◆ **Documento fuente**:
··········

Permita el autor que empecemos por lo que nos pega más cerca: la necesidad de algunos comentaristas de culpar a los medios por todo lo malo que pasa en la sociedad. En este caso, los dedos índices nos señalaron por no dar suficiente destaque al tema, o por usar terminos como “presunta” en la cobertura.
Sobre ésto último, alcanza con “comerse” un par de audiencias penales, para aprender que en Uruguay todo es “presunto” hasta que hay sentencia definitiva. Más vale que sobre a que falte. Simple.
Sobre lo anterior, este periodista ha estado a cargo de la tapa del diario en casos estivales que generaron similar enojo. Particularmente recordamos el de aquel baño de Santa Teresa, u otra violación grupal en Valizas, que terminó no siendo tal. En ambos casos le dimos gran destaque, y muchas de las mismas voces que ahora nos acusan de “cómplices” o “tibios”, nos afeaban lucrar con la tragedia o “revictimizar” a las mujeres. Uno puede entender el enojo y el hartazgo, pero la coherencia no debería ser un valor a despreciar.
Un segundo tema es la generalización. Al parecer, este hecho puntual, nos debe interpelar a todos los hombres, todos seríamos responsables de alguna forma de mantener una supuesta “cultura de la violación”, por cosas que van desde participar de grupos de WhatsApp donde circula pornografía, hasta la simple portación de cromosoma “Y”.
Esto permite muchas reflexiones. La primera es que por algo la responsabilidad penal es individual. Cuando la misma es de todos, no termina siendo de nadie. Y los malnacidos capaces de un acto de ese tipo, no merecen tener ni un ápice de su culpa diluída.

··········

(Ejercicios de interpretación de gráficos)
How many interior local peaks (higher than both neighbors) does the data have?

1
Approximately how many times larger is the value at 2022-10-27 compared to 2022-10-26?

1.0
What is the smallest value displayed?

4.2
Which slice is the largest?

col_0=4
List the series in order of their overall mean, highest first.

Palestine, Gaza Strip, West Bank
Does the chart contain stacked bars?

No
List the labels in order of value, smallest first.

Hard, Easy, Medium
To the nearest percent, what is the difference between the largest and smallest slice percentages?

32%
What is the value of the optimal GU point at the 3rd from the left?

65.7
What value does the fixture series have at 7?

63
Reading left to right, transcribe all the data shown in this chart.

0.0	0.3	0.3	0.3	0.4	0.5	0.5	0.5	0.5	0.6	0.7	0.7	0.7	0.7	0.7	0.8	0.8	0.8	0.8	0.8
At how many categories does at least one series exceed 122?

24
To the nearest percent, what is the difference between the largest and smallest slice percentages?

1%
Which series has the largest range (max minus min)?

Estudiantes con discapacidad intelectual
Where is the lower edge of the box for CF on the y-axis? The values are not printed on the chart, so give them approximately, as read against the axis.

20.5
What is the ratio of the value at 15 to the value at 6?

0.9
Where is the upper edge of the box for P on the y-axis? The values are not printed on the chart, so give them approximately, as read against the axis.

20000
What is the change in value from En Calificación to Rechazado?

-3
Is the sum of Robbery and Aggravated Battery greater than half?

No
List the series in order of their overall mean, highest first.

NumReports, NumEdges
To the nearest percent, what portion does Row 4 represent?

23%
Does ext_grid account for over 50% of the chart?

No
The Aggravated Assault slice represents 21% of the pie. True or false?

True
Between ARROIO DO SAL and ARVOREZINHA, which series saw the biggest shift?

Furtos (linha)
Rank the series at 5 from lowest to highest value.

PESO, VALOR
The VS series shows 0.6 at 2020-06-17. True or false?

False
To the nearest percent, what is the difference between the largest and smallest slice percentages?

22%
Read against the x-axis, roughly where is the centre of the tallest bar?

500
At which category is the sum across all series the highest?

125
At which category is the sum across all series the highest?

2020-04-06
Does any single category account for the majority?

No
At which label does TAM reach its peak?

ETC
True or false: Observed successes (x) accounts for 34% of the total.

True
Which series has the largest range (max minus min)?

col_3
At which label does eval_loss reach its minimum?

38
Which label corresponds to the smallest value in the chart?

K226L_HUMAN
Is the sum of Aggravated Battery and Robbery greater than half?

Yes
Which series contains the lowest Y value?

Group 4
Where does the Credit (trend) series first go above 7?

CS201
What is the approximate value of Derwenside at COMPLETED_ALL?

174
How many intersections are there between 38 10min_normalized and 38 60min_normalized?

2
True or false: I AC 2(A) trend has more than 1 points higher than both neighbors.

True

··········

◆ **Tareas**:
a) ¿En qué dos lugares ocurrieron los casos estivales que recuerda la columna sobre la cobertura mediática?
b) Reproduzca textualmente el pasaje de la columna sobre la cobertura mediática que va desde "Esto permite muchas" hasta "su culpa diluída.".
El material procede de otra fuente.

◆ **Respuestas por número**:
a) En Santa Teresa y en Valizas.

b)
Esto permite muchas reflexiones. La primera es que por algo la responsabilidad penal es individual. Cuando la misma es de todos, no termina siendo de nadie. Y los malnacidos capaces de un acto de ese tipo, no merecen tener ni un ápice de su culpa diluída.